In the first video below our videographer breaks down this recent study that, if it does come true in such a worst-case scenario, would lead to utter havoc wherever the nuclear plant is. And keep in mind, there are 99 nuclear power reactors in 30 different states all across America as seen in the map below. How many more are in the same or similar condition to Hanford? And here now in 2017, might terrorists target these reactors for attacks?
And as we've previously reported on ANP, should a massive cyber attack or an EMP be unleashed upon America that takes down our electrical grid for an extended period of time, all of the nuclear power plants seen in the map below could melt down, leaving much of the entire country covered in red's and orange's and America a total mess.
And as we read in these closing comments from Science Daily, between the nuclear industry here in America and those in Congress who are supporting them, America is being set up for a major fall that could quickly change the world for most of us. Would such a scenario require martial law be imposed as argued in the 2nd video below? And why has Congress and the nuclear power industry ignored the endless warnings? From the Science Daily story.:
Published by researchers from Princeton University and the Union of Concerned Scientists, the article argues that NRC inaction leaves the public at high risk from fires in spent-nuclear-fuel cooling pools at reactor sites. The pools -- water-filled basins that store and cool used radioactive fuel rods -- are so densely packed with nuclear waste that a fire could release enough radioactive material to contaminate an area twice the size of New Jersey. On average, radioactivity from such an accident could force approximately 8 million people to relocate and result in $2 trillion in damages.
These catastrophic consequences, which could be triggered by a large earthquake or a terrorist attack, could be largely avoided by regulatory measures that the NRC refuses to implement. Using a biased regulatory analysis, the agency excluded the possibility of an act of terrorism as well as the potential for damage from a fire beyond 50 miles of a plant.

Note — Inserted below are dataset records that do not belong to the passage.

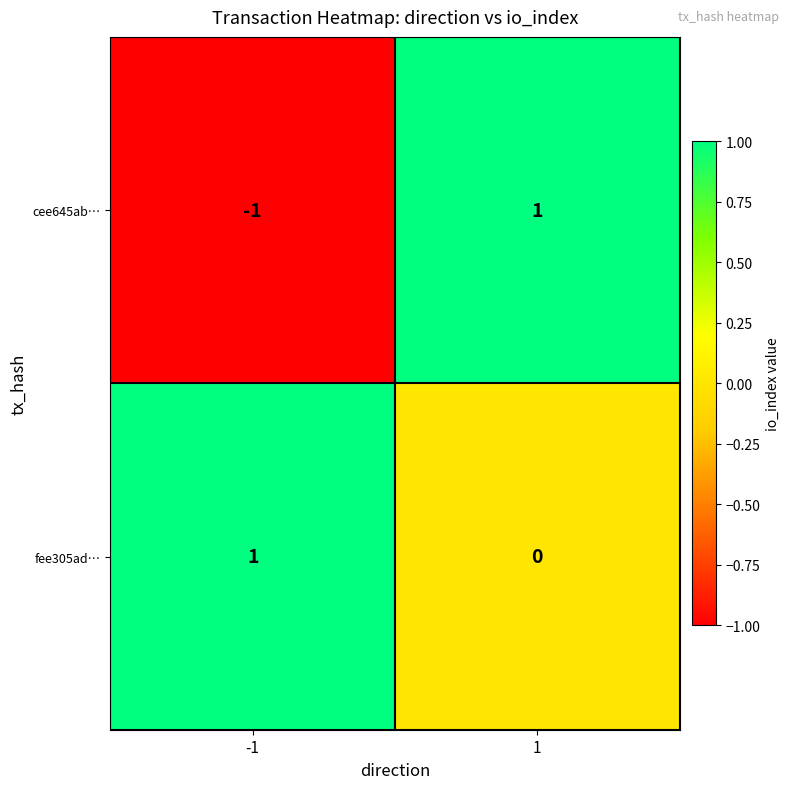

The value of cee645ab… at -1 is -1. True or false?

True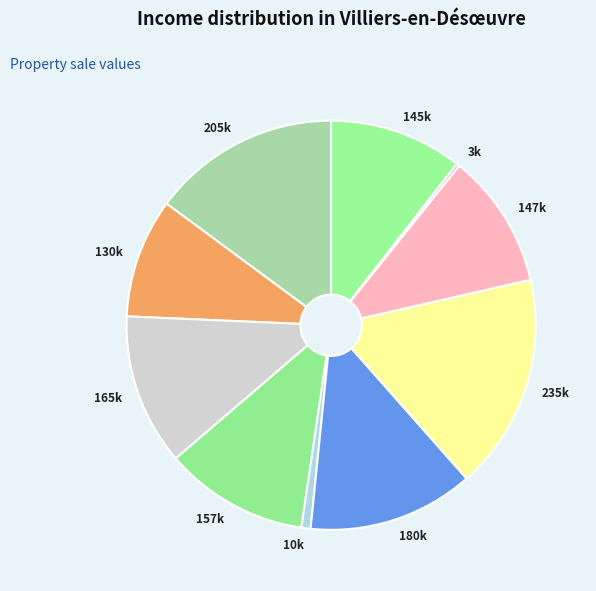

Do 205k and 10k together represent more than half of the pie?

No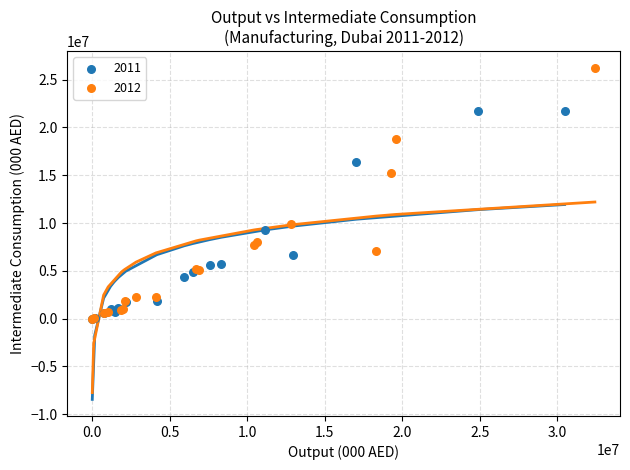

What are all the series names shown in the legend?

2011, 2012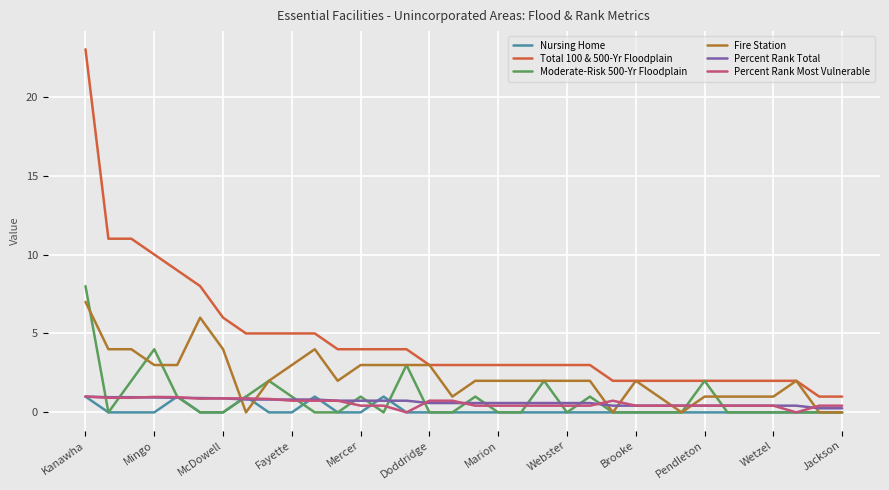

Which series has the largest total across all categories?

Total 100 & 500-Yr Floodplain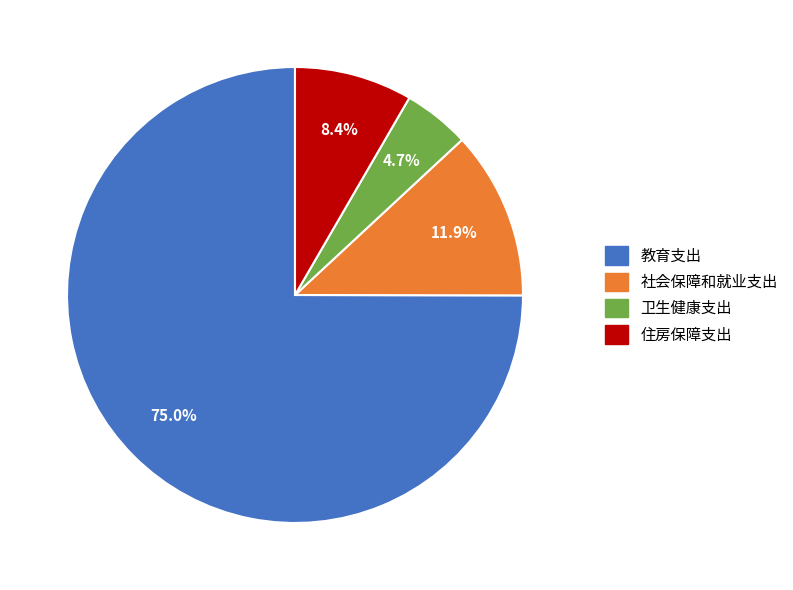

The 教育支出 slice represents 70% of the pie. True or false?

False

Failing to account for these and other factors led the NRC to significantly underestimate the destruction such a disaster could cause.
"The NRC has been pressured by the nuclear industry, directly and through Congress, to low-ball the potential consequences of a fire because of concerns that increased costs could result in shutting down more nuclear power plants," said paper co-author Frank von Hippel, a senior research physicist at Princeton's Program on Science and Global Security (SGS), based at the Woodrow Wilson School of Public and International Affairs. "Unfortunately, if there is no public outcry about this dangerous situation, the NRC will continue to bend to the industry's wishes."